Molière en costumes
Alors que 2022 marque le 400e anniversaire de la naissance de Molière, un grand nombre d’hommages, d’expositions et de représentations spéciales sont organisés pour honorer l’un des plus grands dramaturges de tous les temps. Véronique Meunier-Delissnyder, conservatrice générale des bibliothèques et directrice adjointe du département des arts du théâtre de la Bibliothèque nationale de France – et Delphine Pinasa, directrice du Centre national du costume de scène à Moulins – nous font découvrir « Molière en costumes », une exposition qui explore les costumes exceptionnels associés à ses œuvres.
Molière est l’auteur français le plus joué au monde aujourd’hui. Comment expliquez-vous ce succès de nos jours encore ?

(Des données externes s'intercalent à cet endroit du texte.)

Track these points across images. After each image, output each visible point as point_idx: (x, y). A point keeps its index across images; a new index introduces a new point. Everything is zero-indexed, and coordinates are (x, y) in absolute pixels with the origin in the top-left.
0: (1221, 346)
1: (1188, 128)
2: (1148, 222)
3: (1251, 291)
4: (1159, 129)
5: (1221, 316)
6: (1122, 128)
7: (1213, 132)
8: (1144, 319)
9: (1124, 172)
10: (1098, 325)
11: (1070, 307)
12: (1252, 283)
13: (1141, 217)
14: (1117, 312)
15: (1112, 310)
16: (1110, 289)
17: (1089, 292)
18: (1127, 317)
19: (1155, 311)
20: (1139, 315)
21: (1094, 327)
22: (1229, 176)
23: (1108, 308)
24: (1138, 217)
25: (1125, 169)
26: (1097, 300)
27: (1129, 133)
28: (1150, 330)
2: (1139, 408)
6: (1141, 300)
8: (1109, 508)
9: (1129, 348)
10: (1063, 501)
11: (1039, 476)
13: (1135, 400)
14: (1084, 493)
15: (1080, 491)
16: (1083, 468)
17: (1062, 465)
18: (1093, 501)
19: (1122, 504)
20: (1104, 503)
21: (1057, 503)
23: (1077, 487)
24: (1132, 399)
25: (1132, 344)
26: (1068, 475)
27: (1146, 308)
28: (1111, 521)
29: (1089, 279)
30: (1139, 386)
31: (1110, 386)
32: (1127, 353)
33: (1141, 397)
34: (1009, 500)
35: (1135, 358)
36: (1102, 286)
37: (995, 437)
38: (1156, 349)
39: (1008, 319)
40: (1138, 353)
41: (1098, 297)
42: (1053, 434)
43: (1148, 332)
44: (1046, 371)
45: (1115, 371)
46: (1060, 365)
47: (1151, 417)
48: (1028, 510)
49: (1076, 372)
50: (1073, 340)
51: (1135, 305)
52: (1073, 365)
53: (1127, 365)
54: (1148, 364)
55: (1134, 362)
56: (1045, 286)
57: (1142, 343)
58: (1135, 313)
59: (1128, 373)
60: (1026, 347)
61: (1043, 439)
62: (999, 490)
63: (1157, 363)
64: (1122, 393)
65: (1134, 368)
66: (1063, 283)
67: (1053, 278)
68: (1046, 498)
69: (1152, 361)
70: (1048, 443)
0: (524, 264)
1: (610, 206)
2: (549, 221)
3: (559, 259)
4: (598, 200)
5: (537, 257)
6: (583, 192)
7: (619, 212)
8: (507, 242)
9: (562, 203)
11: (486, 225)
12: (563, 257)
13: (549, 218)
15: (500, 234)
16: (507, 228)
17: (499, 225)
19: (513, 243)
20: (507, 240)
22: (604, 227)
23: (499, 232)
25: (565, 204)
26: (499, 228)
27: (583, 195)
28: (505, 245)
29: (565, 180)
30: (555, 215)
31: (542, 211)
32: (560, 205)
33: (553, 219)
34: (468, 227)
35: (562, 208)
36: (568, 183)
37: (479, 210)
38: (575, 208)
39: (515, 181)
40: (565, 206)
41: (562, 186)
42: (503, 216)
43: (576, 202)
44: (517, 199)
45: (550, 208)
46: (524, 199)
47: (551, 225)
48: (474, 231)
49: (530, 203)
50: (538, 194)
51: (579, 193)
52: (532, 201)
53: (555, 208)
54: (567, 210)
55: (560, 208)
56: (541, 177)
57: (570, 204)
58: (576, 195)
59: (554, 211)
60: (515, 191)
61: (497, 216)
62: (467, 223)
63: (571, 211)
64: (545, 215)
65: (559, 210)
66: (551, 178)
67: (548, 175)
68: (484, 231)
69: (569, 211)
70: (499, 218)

Observateur lucide de la société du XVIIe siècle, Molière met en scène à travers ses comédies, des personnages et des intrigues qui font la critique des comportements humains et de leurs vices. Il imagine une galerie de personnages dont il dépeint avec malice et humour leurs faiblesses, leurs jalousies, leurs déficiences, plus rarement leurs vertus ! Ces imperfections sont avant tout des traits de caractères humains qui font terriblement écho auprès de nos sociétés contemporaines. L’exposition Molière en costumes invite le visiteur à découvrir ces grands personnages de l’œuvre de Molière selon un parcours organisé autour de thématiques telles que : les vices, la satire de la médecine et de la religion, la raillerie du bourgeois ridicules, la jalousie, l’infidélité, la condition des femmes…
Dans les pièces de Molière, l’apparence est un thème récurrent. Quel est le rôle de la mode dans son œuvre d’après vous ?

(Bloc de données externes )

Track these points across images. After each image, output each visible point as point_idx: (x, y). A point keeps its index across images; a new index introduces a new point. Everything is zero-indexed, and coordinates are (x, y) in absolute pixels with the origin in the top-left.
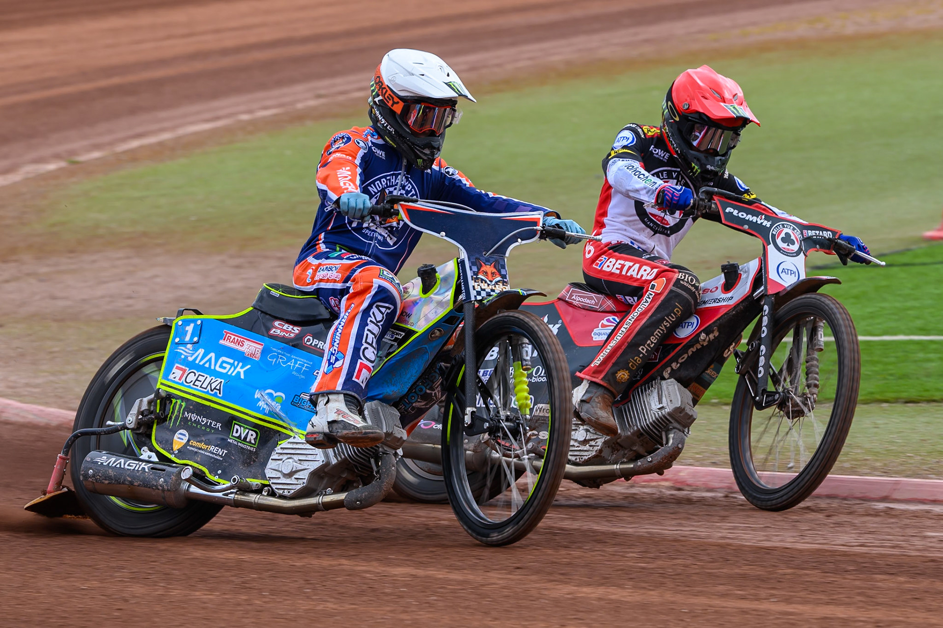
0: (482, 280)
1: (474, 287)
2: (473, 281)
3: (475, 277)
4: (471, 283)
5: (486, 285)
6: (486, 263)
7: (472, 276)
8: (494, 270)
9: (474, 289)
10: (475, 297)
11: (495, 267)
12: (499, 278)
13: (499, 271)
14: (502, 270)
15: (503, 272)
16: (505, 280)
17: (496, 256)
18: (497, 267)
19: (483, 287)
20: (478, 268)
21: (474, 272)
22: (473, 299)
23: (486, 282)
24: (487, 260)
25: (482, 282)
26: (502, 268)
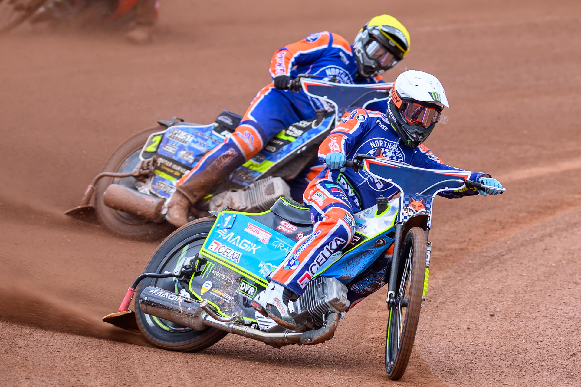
0: (410, 210)
1: (403, 213)
2: (404, 210)
3: (406, 207)
4: (402, 211)
5: (413, 213)
6: (416, 200)
7: (403, 207)
8: (421, 204)
9: (403, 215)
10: (403, 219)
11: (422, 202)
12: (424, 210)
13: (425, 205)
14: (427, 205)
15: (428, 206)
16: (428, 211)
17: (425, 196)
18: (424, 203)
19: (409, 214)
20: (409, 202)
21: (405, 204)
22: (401, 221)
23: (413, 211)
24: (418, 198)
25: (410, 211)
26: (427, 204)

La scène du maître tailleur dans le « Bourgeois gentilhomme » est l’un des moments les plus marquant pour refléter le rôle de la mode dans l’œuvre de Molière. L’auteur prend prétexte des excès vestimentaires de la mode portée à la cour du roi Louis XIV pour en faire la critique. Il s’amuse des bourgeois rêvant de devenir gentilhommes ou des « Précieuses ridicules » qui aspirent à accéder à la noblesse. Leur ascension sociale passe par l’art du paraître et les protagonistes se parent de riches tenues, garnies de canons de rubans, de dentelles aux jabots et aux engageantes, de plumes ornant les chapeaux, de hautes perruques historiques. Les silhouettes largement exagérées sur scène révèlent le ridicule et l’outrecuidance des personnages.

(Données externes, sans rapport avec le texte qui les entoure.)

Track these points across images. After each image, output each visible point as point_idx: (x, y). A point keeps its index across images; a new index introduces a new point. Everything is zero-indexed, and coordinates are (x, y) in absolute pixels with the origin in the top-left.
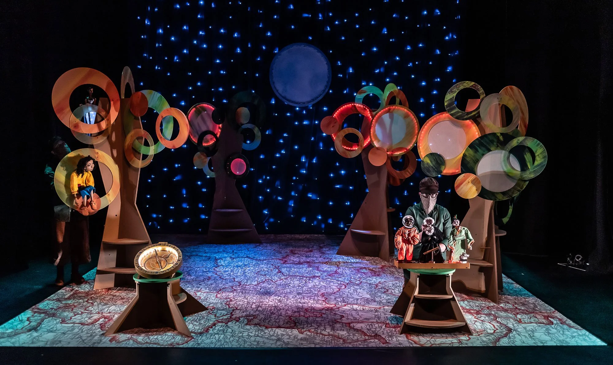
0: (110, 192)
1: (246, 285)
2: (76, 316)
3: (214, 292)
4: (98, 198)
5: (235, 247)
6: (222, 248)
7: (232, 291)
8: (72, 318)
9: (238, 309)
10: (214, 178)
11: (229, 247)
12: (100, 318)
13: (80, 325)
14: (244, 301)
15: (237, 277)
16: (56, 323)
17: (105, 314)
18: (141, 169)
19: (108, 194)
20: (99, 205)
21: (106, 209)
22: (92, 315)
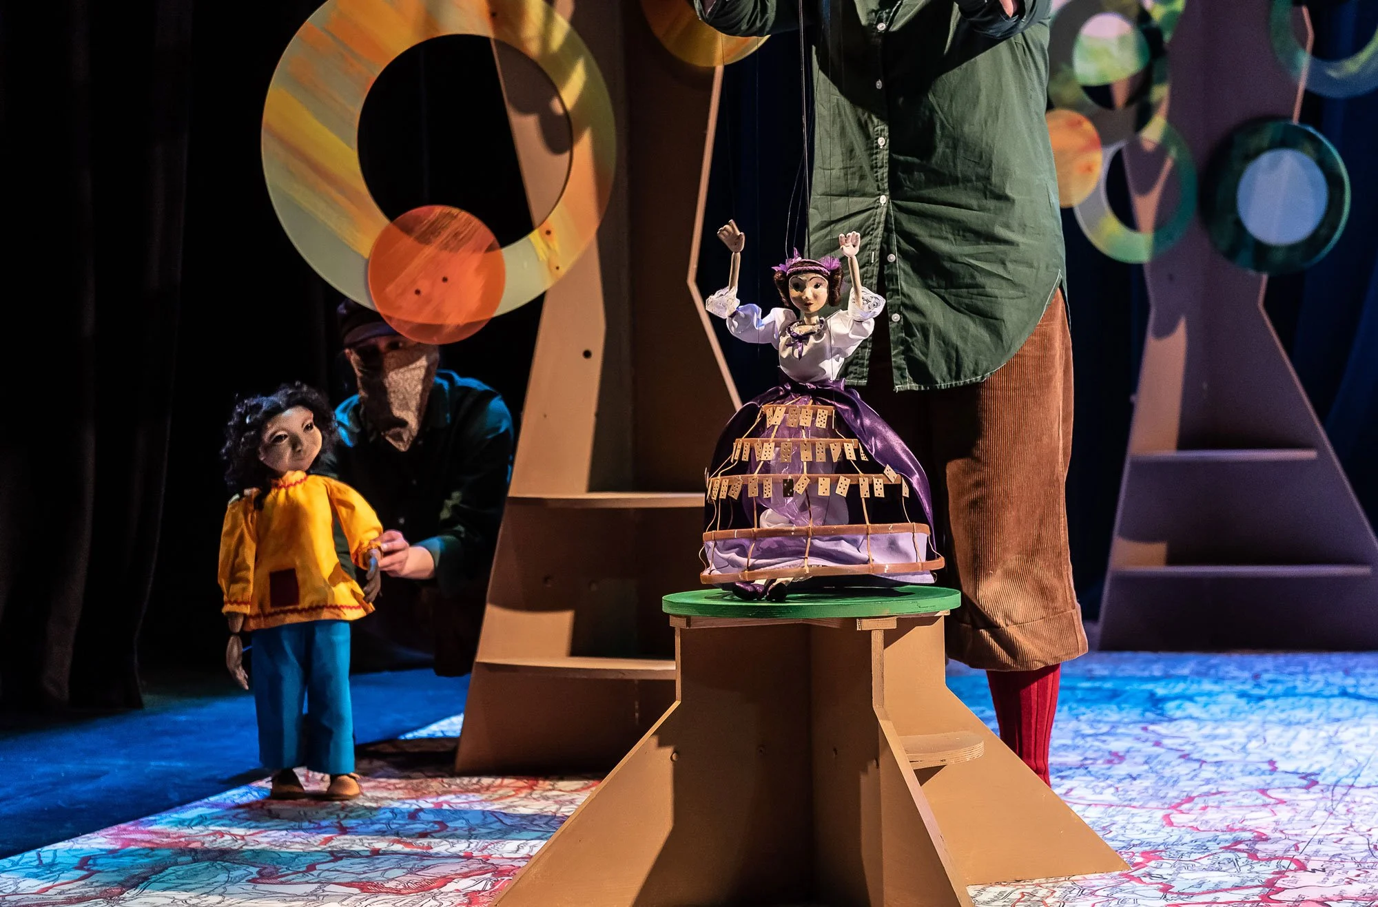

Quel costume exprime le mieux, selon vous, cette relation entre Molière et la mode dans l’exposition ?
Plusieurs costumes peuvent prétendre à exprimer la relation particulière entre Molière et la mode. Les metteurs en scène et créateurs de costumes interprètent les œuvres de manière très particulière pour chaque production. Par exemple, le costume de Tartuffe dans la mise en scène de Michel Fau au Théâtre de la Porte Saint-Martin en 2017, a été conçu par Christian Lacroix. Cet habit, réalisé en taffetas « rose shocking » jusqu’au bas et chaussures assortis, est bien peu conforme à celui d’un fervent dévot ! Tous les costumes de servantes et de valets, font écho aux usages vestimentaires de l’époque de Molière mais avec une vision spécifique sans cesse renouvelée. Des couturiers et maisons de haute couture ont depuis toujours participé aux productions théâtrales, avec des interventions plus ou moins régulières selon les époques. Le costume de danseuse pour Melle Berthe Cerny dans « La Comtesse d’Escarbagnas » pièce donnée à la Comédie-Française en 1910 a été acheté chez Paquin.
De quelle façon un costume de théâtre contribue à caractériser un personnage ?
Au sein d’un spectacle, le costume joue plusieurs rôles selon son apparence physique et ses caractéristiques esthétiques. Élément visible et matériel de la représentation, il contribue par ses couleurs, ses formes, son traitement décoratif, usures, ornements… sa modernité ou son apparente historicité, à la définition du personnage. Le théâtre, au sens large du terme, convie le spectateur à une fiction dont les codes et les partis pris sont préalablement acceptés par l’auditoire. Le créateur de costumes imagine des silhouettes selon les intentions du metteur en scène et dans une perspective d’ensemble qui intègre également la scénographie et au-delà même, la dramaturgie qui se déroule sur scène. L’interprétation d’un rôle passe, entre autres, par un travail de transformation et d’imagination, le costume, en tant que seconde peau de l’acteur, apparaît comme un des éléments de cette métamorphose, aussi bien pour le public que pour l’artiste.
“Molière en Costumes” se poursuit jusqu’au 6 novembre 2022 au Centre national du costume de scène.